E allora ci si chiede: questo nemico che forma ha, che faccia ha? E' un'ombra improvvisa che si staglia su un muro o un'auto dall'aria pacifica che potrebbe essere imbottita di tritolo? Un allevatore che trasporta polli col furgone e non si ferma all'Alt o una bambina che si aggira atterrita fra le macerie piangendo, mentre la madre disperatamente la cerca, con le vesti polverizzate dal fosforo? Oppure un mulo colpito dal fumogeno, che rantola con gli occhi aperti nella polvere e una domanda in sospeso per gli uomini? E anche ... quel mare sterminato di girasoli rivolti al cielo, immobili nella calura, che verranno presto stritolati dai cingoli arrugginiti del carroarmato, quando si farà strada attraverso le coltivazioni?
IL CARROARMATO E' SOLO UN AMMASSO DI FERRAGLIA - avverte un cartello apposto sulla lamiera del cingolato- E' L'UOMO CHE E' D'ACCIAIO.
E se d'acciaio non è?
Deve diventarlo, altrimenti è fottuto.
Un film che merita il premio assegnatoli, tuttavia non concepito come spettacolo per passare il tempo e divertirsi.

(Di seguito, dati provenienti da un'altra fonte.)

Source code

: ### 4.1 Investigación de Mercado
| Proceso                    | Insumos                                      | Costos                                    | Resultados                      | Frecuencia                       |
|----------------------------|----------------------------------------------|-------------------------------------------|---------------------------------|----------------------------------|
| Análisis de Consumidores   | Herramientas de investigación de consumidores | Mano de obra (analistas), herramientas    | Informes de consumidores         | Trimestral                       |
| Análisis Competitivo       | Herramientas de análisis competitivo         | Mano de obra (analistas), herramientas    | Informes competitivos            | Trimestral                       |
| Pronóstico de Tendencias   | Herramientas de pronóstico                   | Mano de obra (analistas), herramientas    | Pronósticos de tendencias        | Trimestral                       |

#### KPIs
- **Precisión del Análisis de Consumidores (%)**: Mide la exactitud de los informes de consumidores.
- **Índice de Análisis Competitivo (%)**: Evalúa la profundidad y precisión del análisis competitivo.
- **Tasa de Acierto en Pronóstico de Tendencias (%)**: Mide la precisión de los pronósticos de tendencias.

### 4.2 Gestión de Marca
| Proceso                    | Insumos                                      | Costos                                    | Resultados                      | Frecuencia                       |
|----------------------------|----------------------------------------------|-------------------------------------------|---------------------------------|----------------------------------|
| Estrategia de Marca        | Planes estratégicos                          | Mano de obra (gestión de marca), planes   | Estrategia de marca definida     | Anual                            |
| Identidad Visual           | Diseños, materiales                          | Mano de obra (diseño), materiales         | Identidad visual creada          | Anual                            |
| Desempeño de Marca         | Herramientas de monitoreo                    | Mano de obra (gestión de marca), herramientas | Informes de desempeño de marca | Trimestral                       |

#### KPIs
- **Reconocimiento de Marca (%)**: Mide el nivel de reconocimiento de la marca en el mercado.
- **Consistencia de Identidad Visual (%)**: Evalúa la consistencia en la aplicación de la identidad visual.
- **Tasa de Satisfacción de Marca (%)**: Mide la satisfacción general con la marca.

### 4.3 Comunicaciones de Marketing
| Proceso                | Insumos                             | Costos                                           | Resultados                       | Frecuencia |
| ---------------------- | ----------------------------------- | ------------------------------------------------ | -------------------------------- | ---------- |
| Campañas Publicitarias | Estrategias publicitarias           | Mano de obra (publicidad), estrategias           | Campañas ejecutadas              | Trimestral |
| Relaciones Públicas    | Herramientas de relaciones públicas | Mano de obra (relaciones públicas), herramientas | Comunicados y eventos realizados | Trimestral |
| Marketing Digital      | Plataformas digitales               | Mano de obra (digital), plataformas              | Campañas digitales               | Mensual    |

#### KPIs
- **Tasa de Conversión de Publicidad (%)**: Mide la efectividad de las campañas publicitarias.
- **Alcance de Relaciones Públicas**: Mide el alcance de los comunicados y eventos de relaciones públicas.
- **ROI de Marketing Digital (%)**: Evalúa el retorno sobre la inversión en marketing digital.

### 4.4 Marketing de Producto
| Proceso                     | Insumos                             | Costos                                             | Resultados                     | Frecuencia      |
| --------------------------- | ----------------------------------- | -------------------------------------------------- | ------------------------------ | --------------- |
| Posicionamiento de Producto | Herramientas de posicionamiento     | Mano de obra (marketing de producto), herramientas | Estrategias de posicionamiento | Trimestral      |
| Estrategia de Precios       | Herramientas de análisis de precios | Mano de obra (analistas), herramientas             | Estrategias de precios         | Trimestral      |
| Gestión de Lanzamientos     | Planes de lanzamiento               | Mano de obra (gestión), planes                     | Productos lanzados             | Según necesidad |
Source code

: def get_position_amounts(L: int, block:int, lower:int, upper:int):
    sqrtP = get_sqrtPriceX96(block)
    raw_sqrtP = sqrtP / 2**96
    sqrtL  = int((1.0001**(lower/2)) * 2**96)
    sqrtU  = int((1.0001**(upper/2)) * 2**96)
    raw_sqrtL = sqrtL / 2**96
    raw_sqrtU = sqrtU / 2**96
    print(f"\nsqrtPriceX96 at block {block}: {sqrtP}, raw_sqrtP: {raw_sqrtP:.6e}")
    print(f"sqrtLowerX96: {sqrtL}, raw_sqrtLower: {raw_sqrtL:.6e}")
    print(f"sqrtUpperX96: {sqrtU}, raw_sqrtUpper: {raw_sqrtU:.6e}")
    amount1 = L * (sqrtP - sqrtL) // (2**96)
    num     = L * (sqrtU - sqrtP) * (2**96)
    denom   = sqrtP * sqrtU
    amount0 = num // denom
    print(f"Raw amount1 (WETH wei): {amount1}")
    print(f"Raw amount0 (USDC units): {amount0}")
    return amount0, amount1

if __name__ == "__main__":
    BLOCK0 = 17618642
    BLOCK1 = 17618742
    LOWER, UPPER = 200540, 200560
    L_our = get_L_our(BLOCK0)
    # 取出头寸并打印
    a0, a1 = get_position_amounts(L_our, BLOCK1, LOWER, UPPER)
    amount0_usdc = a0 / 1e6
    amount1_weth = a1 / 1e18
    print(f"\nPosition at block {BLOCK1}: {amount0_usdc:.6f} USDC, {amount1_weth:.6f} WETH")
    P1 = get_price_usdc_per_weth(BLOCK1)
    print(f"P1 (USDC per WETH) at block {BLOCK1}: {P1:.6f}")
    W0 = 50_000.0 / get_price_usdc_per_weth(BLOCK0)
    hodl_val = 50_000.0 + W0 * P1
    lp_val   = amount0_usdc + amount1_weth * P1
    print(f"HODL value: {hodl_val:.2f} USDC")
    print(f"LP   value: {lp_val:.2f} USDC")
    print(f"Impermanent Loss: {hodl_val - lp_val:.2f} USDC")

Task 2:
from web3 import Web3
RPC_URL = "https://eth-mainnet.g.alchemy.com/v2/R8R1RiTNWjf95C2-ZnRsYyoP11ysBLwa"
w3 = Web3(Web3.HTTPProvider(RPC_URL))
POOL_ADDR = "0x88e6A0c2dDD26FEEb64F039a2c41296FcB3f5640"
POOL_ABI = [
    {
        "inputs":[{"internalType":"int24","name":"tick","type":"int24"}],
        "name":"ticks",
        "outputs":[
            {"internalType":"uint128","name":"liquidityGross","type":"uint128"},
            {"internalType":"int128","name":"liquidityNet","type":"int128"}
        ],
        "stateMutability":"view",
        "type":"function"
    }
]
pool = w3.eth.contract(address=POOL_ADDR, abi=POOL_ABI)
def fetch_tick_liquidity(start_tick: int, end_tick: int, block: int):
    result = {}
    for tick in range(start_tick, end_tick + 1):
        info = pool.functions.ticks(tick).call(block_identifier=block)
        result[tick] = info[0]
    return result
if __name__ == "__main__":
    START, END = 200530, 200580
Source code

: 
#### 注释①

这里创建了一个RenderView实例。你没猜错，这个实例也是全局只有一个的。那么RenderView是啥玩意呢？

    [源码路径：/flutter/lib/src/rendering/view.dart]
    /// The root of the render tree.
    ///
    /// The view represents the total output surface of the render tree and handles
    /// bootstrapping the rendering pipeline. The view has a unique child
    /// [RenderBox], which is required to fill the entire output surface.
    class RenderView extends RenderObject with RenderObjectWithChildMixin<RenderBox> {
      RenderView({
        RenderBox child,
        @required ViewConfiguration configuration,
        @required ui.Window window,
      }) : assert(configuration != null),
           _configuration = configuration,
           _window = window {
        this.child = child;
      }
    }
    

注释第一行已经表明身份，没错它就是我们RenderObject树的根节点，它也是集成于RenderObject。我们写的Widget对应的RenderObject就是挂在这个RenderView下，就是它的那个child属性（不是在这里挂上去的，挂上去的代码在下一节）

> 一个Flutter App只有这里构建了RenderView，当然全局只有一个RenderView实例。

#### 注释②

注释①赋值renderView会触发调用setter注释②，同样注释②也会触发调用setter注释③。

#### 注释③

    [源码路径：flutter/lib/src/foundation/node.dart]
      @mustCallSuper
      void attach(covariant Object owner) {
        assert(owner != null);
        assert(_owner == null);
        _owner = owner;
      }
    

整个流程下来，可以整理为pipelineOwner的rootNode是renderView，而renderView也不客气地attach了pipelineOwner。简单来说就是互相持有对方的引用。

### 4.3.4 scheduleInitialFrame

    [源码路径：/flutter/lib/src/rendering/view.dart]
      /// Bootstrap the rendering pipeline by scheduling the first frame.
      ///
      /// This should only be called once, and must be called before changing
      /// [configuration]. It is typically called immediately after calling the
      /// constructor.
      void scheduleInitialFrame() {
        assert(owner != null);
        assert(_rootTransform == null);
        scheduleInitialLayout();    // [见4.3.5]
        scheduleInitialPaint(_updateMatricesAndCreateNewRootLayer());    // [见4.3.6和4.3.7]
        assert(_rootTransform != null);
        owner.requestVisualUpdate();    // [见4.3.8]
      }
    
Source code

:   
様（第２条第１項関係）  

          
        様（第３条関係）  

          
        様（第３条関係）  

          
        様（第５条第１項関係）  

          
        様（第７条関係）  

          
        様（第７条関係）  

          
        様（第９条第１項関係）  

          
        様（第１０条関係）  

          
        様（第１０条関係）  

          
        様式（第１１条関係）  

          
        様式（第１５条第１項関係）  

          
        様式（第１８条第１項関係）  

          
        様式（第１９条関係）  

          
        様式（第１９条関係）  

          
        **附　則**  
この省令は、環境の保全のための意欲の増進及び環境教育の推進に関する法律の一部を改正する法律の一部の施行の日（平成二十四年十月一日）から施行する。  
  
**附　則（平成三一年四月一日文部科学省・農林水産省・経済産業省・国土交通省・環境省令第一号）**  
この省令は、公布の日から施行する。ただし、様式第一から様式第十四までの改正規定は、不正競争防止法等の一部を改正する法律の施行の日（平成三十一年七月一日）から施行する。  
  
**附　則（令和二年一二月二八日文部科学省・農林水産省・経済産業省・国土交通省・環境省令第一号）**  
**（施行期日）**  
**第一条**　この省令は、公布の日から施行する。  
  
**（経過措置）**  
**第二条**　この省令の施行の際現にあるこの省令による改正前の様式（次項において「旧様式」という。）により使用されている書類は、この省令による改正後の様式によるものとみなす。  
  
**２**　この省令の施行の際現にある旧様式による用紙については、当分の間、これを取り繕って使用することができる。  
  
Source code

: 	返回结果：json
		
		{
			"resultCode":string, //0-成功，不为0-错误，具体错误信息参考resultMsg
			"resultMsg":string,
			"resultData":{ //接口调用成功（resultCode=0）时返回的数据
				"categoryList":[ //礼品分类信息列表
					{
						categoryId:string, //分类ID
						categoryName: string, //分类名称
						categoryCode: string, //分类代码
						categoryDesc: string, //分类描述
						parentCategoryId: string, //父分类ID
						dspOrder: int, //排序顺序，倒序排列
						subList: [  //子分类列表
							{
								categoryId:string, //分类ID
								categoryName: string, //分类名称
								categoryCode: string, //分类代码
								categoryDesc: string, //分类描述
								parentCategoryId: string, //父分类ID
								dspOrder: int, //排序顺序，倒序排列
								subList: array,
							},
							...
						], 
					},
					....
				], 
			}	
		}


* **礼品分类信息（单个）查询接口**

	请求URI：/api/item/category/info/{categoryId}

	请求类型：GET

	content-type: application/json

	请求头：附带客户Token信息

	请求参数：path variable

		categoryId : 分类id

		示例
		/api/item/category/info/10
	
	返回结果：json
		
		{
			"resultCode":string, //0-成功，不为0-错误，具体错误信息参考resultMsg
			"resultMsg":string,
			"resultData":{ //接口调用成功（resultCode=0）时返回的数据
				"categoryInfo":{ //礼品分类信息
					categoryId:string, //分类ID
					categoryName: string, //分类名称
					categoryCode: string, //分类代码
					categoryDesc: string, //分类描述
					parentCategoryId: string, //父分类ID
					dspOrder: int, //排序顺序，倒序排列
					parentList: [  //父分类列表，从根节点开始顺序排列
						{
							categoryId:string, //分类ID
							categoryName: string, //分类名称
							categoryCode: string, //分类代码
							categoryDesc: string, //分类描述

Va preso come un impegno, un mandato da cui possibilmente non esimersi, per formulare una sentenza interiore di condanna alla guerra, convinta, definitiva e senza sconti di pena.
Nessuna guerra è mai santa o giustificata, non c'è territorio, nè ideale nè tantomeno religione che la discolpi.
Non potrà essere migliore o peggiore a seconda delle ragioni che la causano e non sarà meno responsabile chi la perde o chi la vince.
La guerra è una merda e basta, per tutti, da qualunque parte si rigiri il discorso.